21:56 hrs The EDS (emergency disconnect system which closes all valves & rams & blind shear rams on the BOP –blowout preventer–and disconnects the riser) was pressed from a remote location but it did not appear to work.
After loss of hydraulics and communication from the well the AMF (automatic mode failure system) on the BOP should have functioned. This would have closed all BOP rams but not the disconnect. This did not appear to work.
Post-explosion ROV (remotely operated vehicle) interventions were conducted to attempt to activate the blind shear rams, variable rams and other BOP functions.
Leaks were found in the system that were previously noted in the rig log.
Hydraulic system errors such that test rams (lower pipe rams) were activated instead of the lower variable rams.
Subsequent NDT (non-destructive testing) examination of the BOP indicated that the blind shear rams & variable rams did move and may be in the locked position, but final status will not be possible until the BOP is recovered.
Conclusions
Well Planning
- The hanger was run without a lock ring. Pressures from gas leaking up from the producing formation could have provided sufficient pressure to move the hanger and affect seal integrity. There was no lock ring or secondary seal (pack off) to prevent this.
- Hanger was only a single barrier—the cement was and could not be tested.
- Gas from the annulus getting past the hanger seal was the most likely source of the kick and subsequent blowout.
Policy & Procedure
- The method of conducting the inflow or draw-down test in conjunction with displacement of the well from weighted mud to seawater is suspect at best, and possibly fundamentally flawed.
Basic Rig Practices
- The inflow/draw down test did not appear to offer satisfactory results, and also took place over a relatively short period of time.
- During the displacement of the well to seawater, volume, flow show and pressure anomalies were evident but did not result in the well being shut in in a timely manner.
- Even after there were some indications that all was not well, pumping operations continued. Returns were dumped and the return flow meter was bypassed,so the rig was effectively blind until things started to get quite serious.
- When the well was shut in, the drill pipe safety valve or IBOP was not closed in time to stop rapid rise in pressure getting back to the pumps and probably blowing the pressure relief valves.
What lessons can we learn from this tragedy?

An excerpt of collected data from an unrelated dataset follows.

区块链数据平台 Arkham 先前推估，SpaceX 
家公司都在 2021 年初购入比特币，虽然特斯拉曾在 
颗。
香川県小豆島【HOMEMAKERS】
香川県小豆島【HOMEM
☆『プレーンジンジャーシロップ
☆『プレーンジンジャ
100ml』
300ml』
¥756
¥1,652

- The practice of running a long string instead of a liner to seal off a reservoir means any failure in the cement job cannot be monitored. It is well known that, in certain circumstances, some of the hydrostatic pressure of the cement column can be lost during the cement-curing process. Running a liner means the cement job can be monitored or tested, or that a liner-top packer can be used to act as an additional barrier.

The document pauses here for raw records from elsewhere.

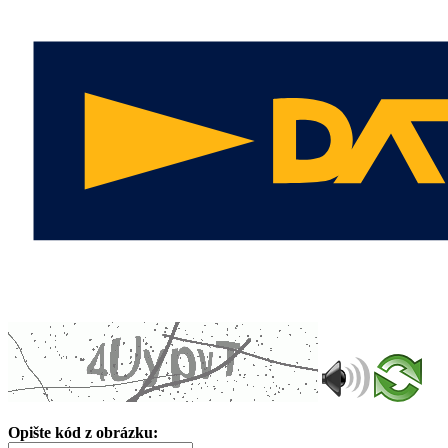
Opište kód z obrázku:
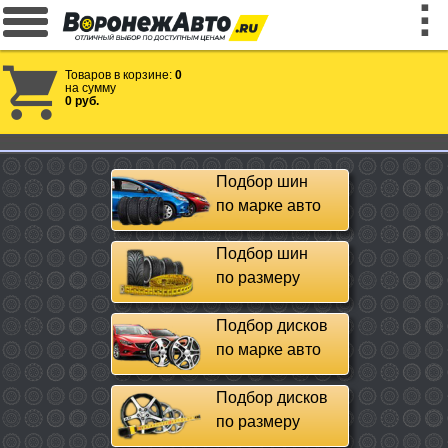
Товаров в корзине:
0
на сумму
0 руб.
Подбор шин
по марке авто
Подбор шин
по размеру
Подбор дисков
по марке авто
Подбор дисков
по размеру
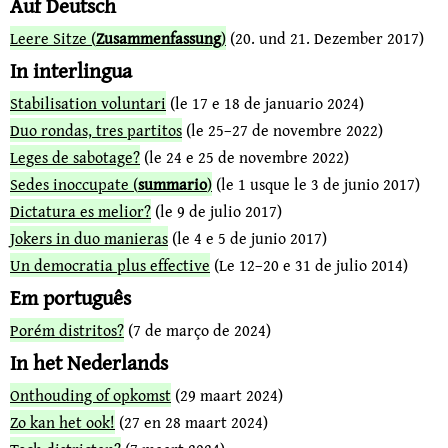
Auf Deutsch
Leere Sitze (
Zusammenfassung
)
(20. und 21. Dezember 2017)
In interlingua
Stabilisation voluntari
(le 17 e 18 de januario 2024)
Duo rondas, tres partitos
(le 25–27 de novembre 2022)
Leges de sabotage?
(le 24 e 25 de novembre 2022)
Sedes inoccupate (
summario
)
(le 1 usque le 3 de junio 2017)
Dictatura es melior?
(le 9 de julio 2017)
Jokers in duo manieras
(le 4 e 5 de junio 2017)
Un democratia plus effective
(Le 12–20 e 31 de julio 2014)
Em português
Porém distritos?
(7 de março de 2024)
In het Nederlands
Onthouding of opkomst
(29 maart 2024)
Zo kan het ook!
(27 en 28 maart 2024)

- The industry should embrace existing techniques to prevent or compensate for potential loss of hydrostatic pressure during the cement-curing process.
- Hanger assemblies can and should offer dual barriers.

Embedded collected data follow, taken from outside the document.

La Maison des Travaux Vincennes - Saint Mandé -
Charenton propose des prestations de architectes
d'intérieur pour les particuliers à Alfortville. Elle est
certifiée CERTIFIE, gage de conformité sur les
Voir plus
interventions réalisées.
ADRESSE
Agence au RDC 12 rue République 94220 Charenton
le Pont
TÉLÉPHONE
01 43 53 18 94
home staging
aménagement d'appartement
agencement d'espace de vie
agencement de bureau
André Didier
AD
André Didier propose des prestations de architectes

- Hangers should always include a locking mechanism. This should not be left out for the sake of convenience.
- Cement should not be considered as a barrier unless it can be properly tested in the direction of flow.
- Barrier policy should require dual barriers tested in the direction of flow.
- Inflow/draw down testing and displacing wells to lighter fluids is not part of the IWCF syllabus. It should be.
- Displacing wells to under-balance hydrostatics should require monitoring of volumes pumped and returned. The process should stop while volume is pumped to a boat.
- Flow checks during such displacements to lighter fluids should be mandatory and thorough.
- Basic well control training teaches us that, when there are indications of a kick, the well should be shut in.
- Basic well control training teaches us that before closing in a well, the drill pipe should be shut in first.
- Drillers must be empowered to have the confidence and authority to close the well in if they have any suspicions that a well might be flowing. Close the well in first – ask questions later.